Architect Li Hu, Studio-X Beijing, To Change China’s Design Landscape
Li Hu displays a model of the Deep Ocean Research Base, one of Open Architecture's projects, at Studio-X Beijing. Feng Yongbin / China Daily
While massive skyscrapers have become the staple aesthetic of urban Chinese skylines, a new breed of home-grown architects like Li Hu believe cities like Beijing need architects with distinct attitudes and vision. A graduate of Beijing's Tsinghua University and Rice University in Houston, Li returned to Beijing after a seven-year jaunt in New York to join Steven Holl Architects in 2000, becoming partner in 2005. Running the firm's Beijing office from 2006-2010, Li is responsible for award-winning designs including the Linked Hybird in Beijing, the Vanke Center in Shenzhen, and the Sifang Art Museum in Nanjing.
Now, Li acts as the director of Studio-X Beijing, a global initiative that provides a space for sharing ideas and serious research, originally launched by Columbia University's Graduate School of Architecture, Planning and Preservation. Since 2009, Li has organized workshops, films and art exhibitions to create a "think-tank" environment designed to engage architectural, urban and cultural issues.
As Li told China Daily this week of the current architectural landscape in China, "Following these days is too easy in Chinese architecture, and everything can be copied." As Li added of his plans to reshape design in China, "I want to cultivate a kind of collective architectural thinking and debate that is urgently needed in China today. I hope to create a nonprofit think-tank to help the government regarding micro and macro architectural issues related to the future of the city."

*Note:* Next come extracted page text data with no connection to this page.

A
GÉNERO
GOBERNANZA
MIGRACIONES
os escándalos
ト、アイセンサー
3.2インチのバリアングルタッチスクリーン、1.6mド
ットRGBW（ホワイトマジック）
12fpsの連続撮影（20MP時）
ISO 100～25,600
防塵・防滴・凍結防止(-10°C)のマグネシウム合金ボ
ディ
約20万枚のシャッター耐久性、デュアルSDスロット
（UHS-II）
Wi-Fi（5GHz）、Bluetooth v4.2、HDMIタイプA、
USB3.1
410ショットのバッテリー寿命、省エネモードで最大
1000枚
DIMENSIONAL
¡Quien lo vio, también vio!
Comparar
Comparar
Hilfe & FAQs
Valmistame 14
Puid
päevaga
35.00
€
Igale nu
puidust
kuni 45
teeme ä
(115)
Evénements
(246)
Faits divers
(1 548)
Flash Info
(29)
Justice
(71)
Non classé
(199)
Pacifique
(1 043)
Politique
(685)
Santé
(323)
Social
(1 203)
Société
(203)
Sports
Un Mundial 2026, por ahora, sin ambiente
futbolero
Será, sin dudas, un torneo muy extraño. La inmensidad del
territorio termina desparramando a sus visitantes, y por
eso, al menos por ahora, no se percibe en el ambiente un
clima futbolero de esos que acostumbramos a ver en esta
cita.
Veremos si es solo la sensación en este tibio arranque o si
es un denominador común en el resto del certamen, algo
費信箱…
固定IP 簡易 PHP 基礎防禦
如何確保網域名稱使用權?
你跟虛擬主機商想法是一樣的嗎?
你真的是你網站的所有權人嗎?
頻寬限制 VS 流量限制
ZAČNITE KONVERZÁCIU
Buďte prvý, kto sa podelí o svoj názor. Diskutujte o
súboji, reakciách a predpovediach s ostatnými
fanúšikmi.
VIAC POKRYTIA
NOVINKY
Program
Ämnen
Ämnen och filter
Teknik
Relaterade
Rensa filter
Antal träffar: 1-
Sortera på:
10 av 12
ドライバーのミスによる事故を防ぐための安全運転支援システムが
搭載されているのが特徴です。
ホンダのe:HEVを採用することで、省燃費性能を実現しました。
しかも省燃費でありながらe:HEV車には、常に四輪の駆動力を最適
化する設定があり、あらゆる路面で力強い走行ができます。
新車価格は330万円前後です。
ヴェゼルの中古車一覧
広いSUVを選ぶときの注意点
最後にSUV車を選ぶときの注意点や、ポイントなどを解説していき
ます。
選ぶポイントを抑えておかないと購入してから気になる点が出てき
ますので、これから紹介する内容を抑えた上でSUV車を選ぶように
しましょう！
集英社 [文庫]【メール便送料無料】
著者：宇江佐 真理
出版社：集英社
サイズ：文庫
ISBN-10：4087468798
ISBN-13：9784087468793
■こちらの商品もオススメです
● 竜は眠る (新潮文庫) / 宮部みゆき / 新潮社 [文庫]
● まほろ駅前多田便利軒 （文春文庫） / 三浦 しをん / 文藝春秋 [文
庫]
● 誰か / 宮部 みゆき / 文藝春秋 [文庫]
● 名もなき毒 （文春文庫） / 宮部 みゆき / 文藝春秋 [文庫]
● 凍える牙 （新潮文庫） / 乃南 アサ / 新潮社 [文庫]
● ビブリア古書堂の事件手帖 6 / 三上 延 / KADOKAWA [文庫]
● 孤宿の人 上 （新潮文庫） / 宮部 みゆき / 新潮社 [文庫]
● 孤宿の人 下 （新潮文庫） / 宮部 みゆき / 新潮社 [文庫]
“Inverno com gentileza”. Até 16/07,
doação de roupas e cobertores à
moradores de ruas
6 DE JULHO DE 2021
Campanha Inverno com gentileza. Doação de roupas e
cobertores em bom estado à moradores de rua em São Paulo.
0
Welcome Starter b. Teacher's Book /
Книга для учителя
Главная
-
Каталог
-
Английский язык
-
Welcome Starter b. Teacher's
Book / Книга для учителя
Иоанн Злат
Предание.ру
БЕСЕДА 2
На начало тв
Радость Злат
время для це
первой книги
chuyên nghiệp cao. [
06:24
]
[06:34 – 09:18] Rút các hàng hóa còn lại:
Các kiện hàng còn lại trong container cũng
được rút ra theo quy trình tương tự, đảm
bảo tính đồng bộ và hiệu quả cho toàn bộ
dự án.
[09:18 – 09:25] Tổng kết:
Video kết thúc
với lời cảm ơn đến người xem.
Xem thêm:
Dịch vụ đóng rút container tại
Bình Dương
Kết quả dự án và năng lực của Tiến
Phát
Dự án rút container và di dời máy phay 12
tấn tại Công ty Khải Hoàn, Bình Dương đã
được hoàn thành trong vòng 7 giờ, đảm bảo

Li wishes to create a nonprofit think-tank via the establishment of Studio-X Beijing, of which he has been the director since 2009. Provided to China Daily
According to Mark Wigley, Columbia's architecture dean and the mastermind of Studio-X, Li was appointed as director because "he is a leader of a new generation of Chinese designers. He has made Studio-X Beijing a real home for creativity and collegiality." As Wigley added,
China's new generation of architects draws on the best thinking from around the world, but their real strength is that they actively participate in the major transformations going on in China. They are re-inventing what architectural practice can be for a new world. They were our students but now they become our teachers. This is the main point of Studio-X – to listen and learn from a new generation.
Clearly, as anybody who has spent a fair amount of time in China's second- and third-tier cities would attest, home-grown design still has a long way to go. But it is also clear that Chinese architectural design has come a long way since the ubiquitous Soviet-style concrete residences of the 1960s and '70s, and the changing tides of China's architectural landscape have not gone unnoticed. Earlier this year, 49-year-old boundary-breaker Wang Shu became the first China-based designer to take home the prestigious Pritzker Prize, a landmark step for Chinese architecture.
The changes currently underway in China's design industry have also proven highly attractive to international design firms and designers in recent years, with architect John Puttick telling Jing Daily that he considers the country "one of the most exciting places to be an architect right now." As Chinese architecture gains such acclaim, we only hope to see more groundbreaking designs to come, creating skylines that they can call their own.